Jen Denrow. LPCA, PhD, MFA.

Jen Denrow

LPC-A, MA

To Be with You As You Are

I love stories and believe our internal worlds are full of illuminating material that can guide us in having more meaningful lives. This belief led me to write and study poetry. I also love learning new things and thinking about concepts and ideas with other people, so the space of the classroom has always felt exciting to me. In 2005, I received a Bachelor's degree in Literature from the University of Central Missouri. I then went on to study poetry at the Washington University in St. Louis and earned a Masters of Fine Arts in 2007. In 2008, I moved to Colorado to pursue a PhD in English at the University of Denver. I have continued to teach full time since finishing that program in 2012, and in 2022, I returned to school and entered the Professional Mental Health Counseling program at Lewis & Clark College, focusing on addiction studies. I graduated from L&C in 2025 and am currently an associate licensed counselor in the state of Oregon.

I love hearing people’s stories and facilitating spaces in which they can explore their stories with more depth. I’ve always been interested in why people are the way they are, and I’ve always been open to and accepting of people’s autonomy, understanding that each person’s life journey looks different and that there isn’t a right or wrong way to move through life. I think of counseling as an opportunity for understanding. It’s a space in which you can be in conversation with yourself about what’s meaningful to you and what is and isn’t working in your life. It’s a space to be honest with yourself about what you want your life to look like and what gives your life purpose. I see my role as a counselor as someone who facilitates these important conversations you’re having with yourself. I am there to offer unconditional support and reflect back to you what I hear you saying. Some of the therapy modalities I employ are Person-Centered, Narrative, Existential, and Acceptance and Commitment therapy.

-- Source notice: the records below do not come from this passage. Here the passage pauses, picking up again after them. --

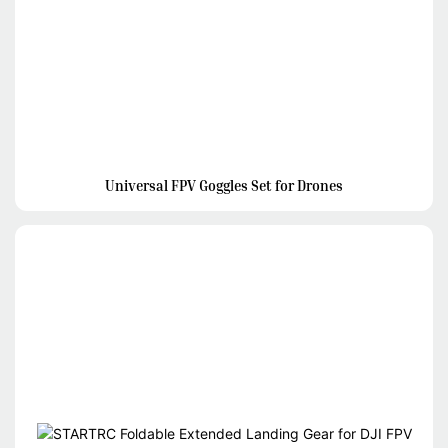
Universal FPV Goggles Set for Drones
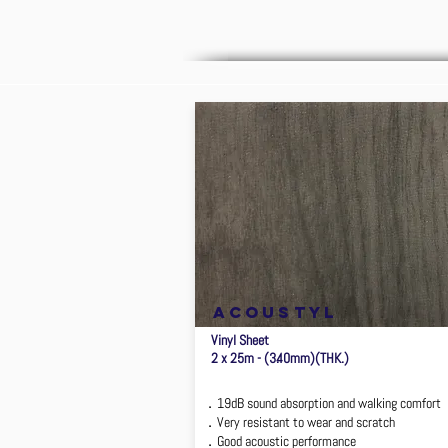
ACOUSTYL
Vinyl Sheet
2 x 25m - (3.40mm)(THK.)
．19dB sound absorption and walking comfort
．Very resistant to wear and scratch
．Good acoustic performance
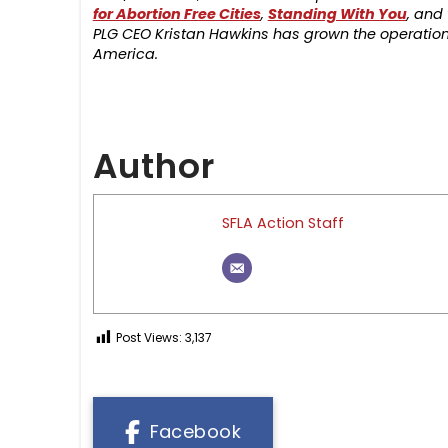
for Abortion Free Cities
,
Standing With You
, and
PLG CEO Kristan Hawkins has grown the operation 
America.
Author
SFLA Action Staff
Post Views:
3,137
Facebook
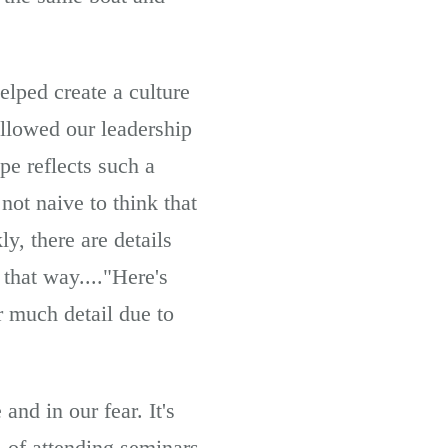
elped create a culture
allowed our leadership
pe reflects such a
not naive to think that
y, there are details
 that way...."Here's
r much detail due to
nd in our fear. It's
 of attending seminars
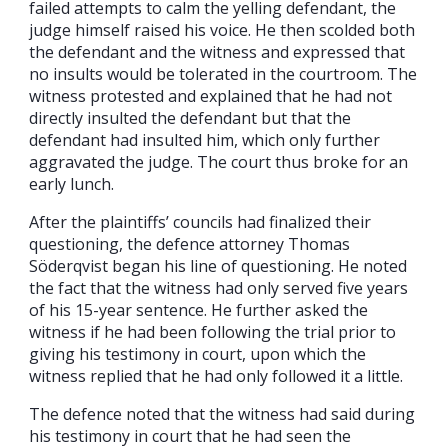
failed attempts to calm the yelling defendant, the
judge himself raised his voice. He then scolded both
the defendant and the witness and expressed that
no insults would be tolerated in the courtroom. The
witness protested and explained that he had not
directly insulted the defendant but that the
defendant had insulted him, which only further
aggravated the judge. The court thus broke for an
early lunch.
After the plaintiffs’ councils had finalized their
questioning, the defence attorney Thomas
Söderqvist began his line of questioning. He noted
the fact that the witness had only served five years
of his 15-year sentence. He further asked the
witness if he had been following the trial prior to
giving his testimony in court, upon which the
witness replied that he had only followed it a little.
The defence noted that the witness had said during
his testimony in court that he had seen the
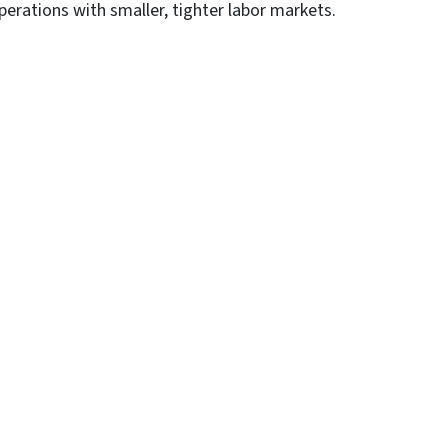
rations with smaller, tighter labor markets.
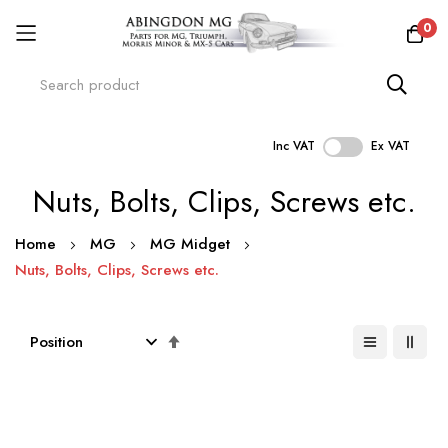
0
Inc VAT
Ex VAT
Skip
Nuts, Bolts, Clips, Screws etc.
to
Content
Home
MG
MG Midget
Nuts, Bolts, Clips, Screws etc.
Set
Descending
Direction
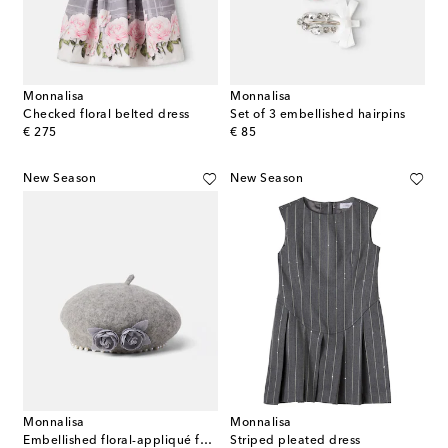
Monnalisa
Monnalisa
Checked floral belted dress
Set of 3 embellished hairpins
original price
original price
€ 275
€ 85
New Season
New Season
Monnalisa
Monnalisa
Embellished floral-appliqué felt beret
Striped pleated dress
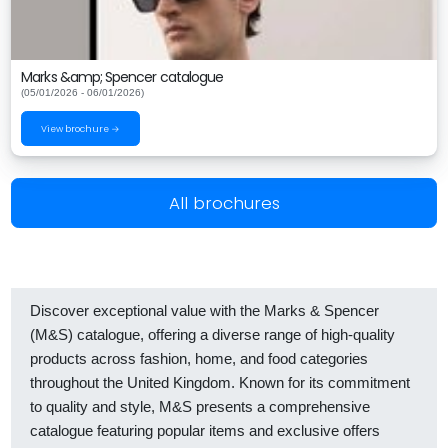
Marks &amp; Spencer catalogue
(05/01/2026 - 06/01/2026)
View brochure →
All brochures
Discover exceptional value with the Marks & Spencer
(M&S) catalogue, offering a diverse range of high-quality
products across fashion, home, and food categories
throughout the United Kingdom. Known for its commitment
to quality and style, M&S presents a comprehensive
catalogue featuring popular items and exclusive offers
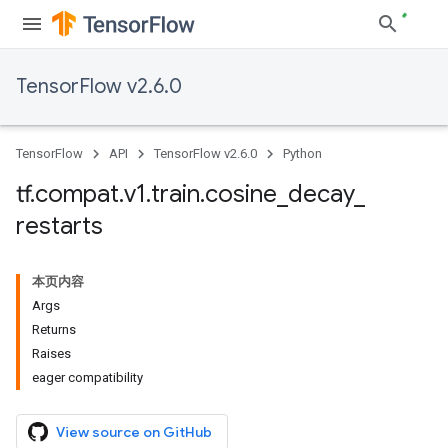
TensorFlow v2.6.0
TensorFlow
API
TensorFlow v2.6.0
Python
tf
.
compat
.
v1
.
train
.
cosine
_
decay
_
restarts
本页内容
Args
Returns
Raises
eager compatibility
View source on GitHub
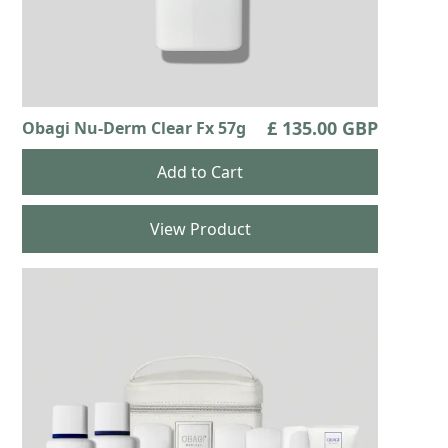
£ 135.00 GBP
Obagi Nu-Derm Clear Fx 57g
View Product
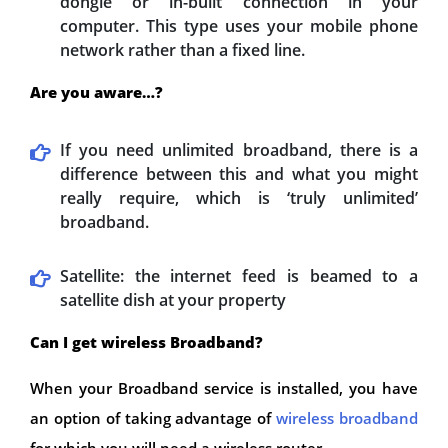
dongle or in-built connection in your
computer. This type uses your mobile phone
network rather than a fixed line.
Are you aware…?
If you need unlimited broadband, there is a
difference between this and what you might
really require, which is ‘truly unlimited’
broadband.
Satellite: the internet feed is beamed to a
satellite dish at your property
Can I get wireless Broadband?
When your Broadband service is installed, you have
an option of taking advantage of
wireless broadband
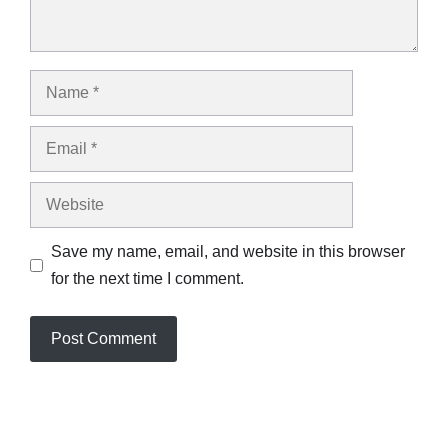
Name
Email
Website
Save my name, email, and website in this browser
for the next time I comment.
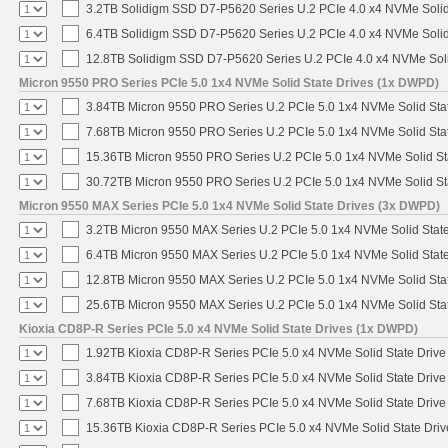
3.2TB Solidigm SSD D7-P5620 Series U.2 PCIe 4.0 x4 NVMe Solid
6.4TB Solidigm SSD D7-P5620 Series U.2 PCIe 4.0 x4 NVMe Solid
12.8TB Solidigm SSD D7-P5620 Series U.2 PCIe 4.0 x4 NVMe Soli
Micron 9550 PRO Series PCIe 5.0 1x4 NVMe Solid State Drives (1x DWPD)
3.84TB Micron 9550 PRO Series U.2 PCIe 5.0 1x4 NVMe Solid Sta
7.68TB Micron 9550 PRO Series U.2 PCIe 5.0 1x4 NVMe Solid Sta
15.36TB Micron 9550 PRO Series U.2 PCIe 5.0 1x4 NVMe Solid St
30.72TB Micron 9550 PRO Series U.2 PCIe 5.0 1x4 NVMe Solid St
Micron 9550 MAX Series PCIe 5.0 1x4 NVMe Solid State Drives (3x DWPD)
3.2TB Micron 9550 MAX Series U.2 PCIe 5.0 1x4 NVMe Solid State
6.4TB Micron 9550 MAX Series U.2 PCIe 5.0 1x4 NVMe Solid State
12.8TB Micron 9550 MAX Series U.2 PCIe 5.0 1x4 NVMe Solid Sta
25.6TB Micron 9550 MAX Series U.2 PCIe 5.0 1x4 NVMe Solid Sta
Kioxia CD8P-R Series PCIe 5.0 x4 NVMe Solid State Drives (1x DWPD)
1.92TB Kioxia CD8P-R Series PCIe 5.0 x4 NVMe Solid State Drive 
3.84TB Kioxia CD8P-R Series PCIe 5.0 x4 NVMe Solid State Drive 
7.68TB Kioxia CD8P-R Series PCIe 5.0 x4 NVMe Solid State Drive 
15.36TB Kioxia CD8P-R Series PCIe 5.0 x4 NVMe Solid State Driv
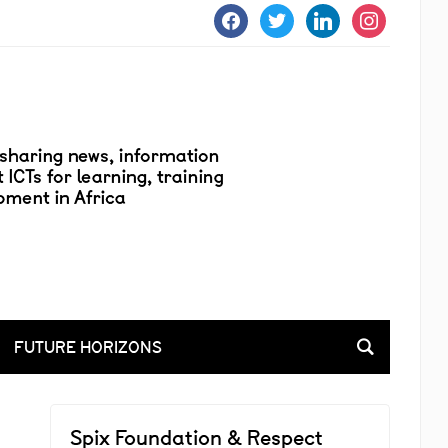
facebook
twitter
linkedin
instagram
FUTURE HORIZONS
Spix Foundation & Respect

We will work together in exploring your story and considering the ways you think about and language your experiences. I view therapy as a collaborative process, one in which we reflect on your values and beliefs and how those shape your world view. Finding and making meaning is, to me, a communal experience, one that deeply considers your social locations and multiple identities, especially within dominant cultural narratives. How events in your life and the environments in which you’ve existed shape the way you see things will be part of our work together.

“Above all else, it is about leaving a mark that I existed: I was here. I was hungry. I was defeated. I was happy. I was sad. I was in love. I was afraid. I was hopeful. I had an idea and I had a good purpose and that's why I made works of art.”